Saved entries
Start of Block

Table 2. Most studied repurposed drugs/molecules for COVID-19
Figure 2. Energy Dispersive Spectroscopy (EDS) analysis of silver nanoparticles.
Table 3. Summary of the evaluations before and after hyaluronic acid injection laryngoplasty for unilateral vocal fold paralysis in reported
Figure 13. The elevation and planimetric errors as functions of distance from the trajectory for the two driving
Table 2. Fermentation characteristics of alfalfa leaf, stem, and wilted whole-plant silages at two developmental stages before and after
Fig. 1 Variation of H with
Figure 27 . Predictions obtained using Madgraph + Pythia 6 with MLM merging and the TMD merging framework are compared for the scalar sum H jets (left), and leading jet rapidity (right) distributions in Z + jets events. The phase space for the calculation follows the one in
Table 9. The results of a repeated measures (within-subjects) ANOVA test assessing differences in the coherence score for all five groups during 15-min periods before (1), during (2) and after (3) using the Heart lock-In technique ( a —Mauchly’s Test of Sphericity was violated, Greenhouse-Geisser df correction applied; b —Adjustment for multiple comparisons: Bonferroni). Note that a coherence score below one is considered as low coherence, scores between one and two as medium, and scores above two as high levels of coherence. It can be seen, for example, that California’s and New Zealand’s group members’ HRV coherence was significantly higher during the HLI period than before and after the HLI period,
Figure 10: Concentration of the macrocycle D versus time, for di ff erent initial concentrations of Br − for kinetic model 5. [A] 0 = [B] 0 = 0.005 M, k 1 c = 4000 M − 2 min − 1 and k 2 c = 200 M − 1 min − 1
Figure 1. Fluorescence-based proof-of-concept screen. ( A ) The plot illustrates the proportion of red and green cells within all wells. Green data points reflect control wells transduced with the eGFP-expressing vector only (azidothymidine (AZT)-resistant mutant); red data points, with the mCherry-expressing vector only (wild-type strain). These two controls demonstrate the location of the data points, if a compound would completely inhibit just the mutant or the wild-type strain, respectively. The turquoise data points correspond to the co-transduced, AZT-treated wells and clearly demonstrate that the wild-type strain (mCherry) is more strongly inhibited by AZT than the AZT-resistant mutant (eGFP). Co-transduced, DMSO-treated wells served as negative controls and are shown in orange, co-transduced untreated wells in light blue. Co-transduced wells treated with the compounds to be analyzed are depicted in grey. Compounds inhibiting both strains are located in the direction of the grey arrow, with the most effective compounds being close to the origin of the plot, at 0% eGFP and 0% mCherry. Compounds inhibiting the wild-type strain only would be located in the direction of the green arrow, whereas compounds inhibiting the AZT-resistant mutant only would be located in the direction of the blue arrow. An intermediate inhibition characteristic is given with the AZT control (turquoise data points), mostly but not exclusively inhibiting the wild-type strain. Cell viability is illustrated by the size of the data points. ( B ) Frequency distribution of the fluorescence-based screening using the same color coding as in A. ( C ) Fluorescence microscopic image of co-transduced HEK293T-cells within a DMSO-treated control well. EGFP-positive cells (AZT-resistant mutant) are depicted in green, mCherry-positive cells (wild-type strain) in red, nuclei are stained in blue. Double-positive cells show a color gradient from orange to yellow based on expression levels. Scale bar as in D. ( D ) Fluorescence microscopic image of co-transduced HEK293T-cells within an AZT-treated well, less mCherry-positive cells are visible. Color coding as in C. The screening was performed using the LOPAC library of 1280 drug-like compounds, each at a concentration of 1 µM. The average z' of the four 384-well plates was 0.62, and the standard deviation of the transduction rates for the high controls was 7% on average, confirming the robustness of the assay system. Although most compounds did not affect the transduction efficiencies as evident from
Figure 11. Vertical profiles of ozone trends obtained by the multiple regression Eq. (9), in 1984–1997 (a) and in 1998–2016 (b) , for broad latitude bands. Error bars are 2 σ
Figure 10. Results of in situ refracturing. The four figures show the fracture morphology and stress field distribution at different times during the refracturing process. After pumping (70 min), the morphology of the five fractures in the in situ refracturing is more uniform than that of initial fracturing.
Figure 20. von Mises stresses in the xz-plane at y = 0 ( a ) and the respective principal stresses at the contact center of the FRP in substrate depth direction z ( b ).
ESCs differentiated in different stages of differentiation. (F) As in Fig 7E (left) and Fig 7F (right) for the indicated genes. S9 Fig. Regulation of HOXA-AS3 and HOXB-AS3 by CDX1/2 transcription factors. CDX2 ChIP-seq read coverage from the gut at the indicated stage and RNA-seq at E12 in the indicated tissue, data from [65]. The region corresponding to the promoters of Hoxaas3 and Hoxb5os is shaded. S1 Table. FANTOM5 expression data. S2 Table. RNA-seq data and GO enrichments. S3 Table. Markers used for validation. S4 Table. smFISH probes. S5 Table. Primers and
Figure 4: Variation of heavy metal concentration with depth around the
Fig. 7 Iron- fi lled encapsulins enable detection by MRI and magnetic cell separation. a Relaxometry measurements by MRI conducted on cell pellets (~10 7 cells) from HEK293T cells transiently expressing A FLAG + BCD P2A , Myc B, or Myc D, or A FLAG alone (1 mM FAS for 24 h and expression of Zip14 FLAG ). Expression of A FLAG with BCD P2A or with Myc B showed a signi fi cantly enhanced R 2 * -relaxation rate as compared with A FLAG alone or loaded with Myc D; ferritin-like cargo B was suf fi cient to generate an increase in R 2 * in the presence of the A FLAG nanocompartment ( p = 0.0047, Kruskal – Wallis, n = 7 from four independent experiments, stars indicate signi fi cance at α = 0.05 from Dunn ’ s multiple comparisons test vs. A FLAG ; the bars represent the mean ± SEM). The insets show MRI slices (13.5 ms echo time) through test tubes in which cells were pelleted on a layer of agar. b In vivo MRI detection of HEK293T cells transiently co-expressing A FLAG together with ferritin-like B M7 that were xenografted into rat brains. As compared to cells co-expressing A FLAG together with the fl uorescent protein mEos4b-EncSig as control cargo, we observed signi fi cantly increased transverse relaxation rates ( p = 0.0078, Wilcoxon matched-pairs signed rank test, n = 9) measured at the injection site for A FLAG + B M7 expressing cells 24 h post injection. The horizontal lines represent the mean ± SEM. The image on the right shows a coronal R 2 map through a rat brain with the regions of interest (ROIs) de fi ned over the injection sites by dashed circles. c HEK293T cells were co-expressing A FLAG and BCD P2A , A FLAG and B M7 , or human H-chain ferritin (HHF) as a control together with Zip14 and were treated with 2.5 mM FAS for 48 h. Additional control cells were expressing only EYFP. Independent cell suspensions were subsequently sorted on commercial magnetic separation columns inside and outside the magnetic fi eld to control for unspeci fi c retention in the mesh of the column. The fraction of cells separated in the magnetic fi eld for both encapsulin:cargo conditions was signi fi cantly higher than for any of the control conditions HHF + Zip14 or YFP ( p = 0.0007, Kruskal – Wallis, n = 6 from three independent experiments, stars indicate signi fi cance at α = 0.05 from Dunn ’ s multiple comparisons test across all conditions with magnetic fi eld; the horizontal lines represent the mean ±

End of Block

WHAT NEEDS TO BE DONE
What is needed is a verbatim copy of every line in the records above from the one containing "Table 3. Summary" down to the one containing "Figure 27 .", both included, and nothing more.

THE ANSWER
Table 3. Summary of the evaluations before and after hyaluronic acid injection laryngoplasty for unilateral vocal fold paralysis in reported
Figure 13. The elevation and planimetric errors as functions of distance from the trajectory for the two driving
Table 2. Fermentation characteristics of alfalfa leaf, stem, and wilted whole-plant silages at two developmental stages before and after
Fig. 1 Variation of H with
Figure 27 . Predictions obtained using Madgraph + Pythia 6 with MLM merging and the TMD merging framework are compared for the scalar sum H jets (left), and leading jet rapidity (right) distributions in Z + jets events. The phase space for the calculation follows the one in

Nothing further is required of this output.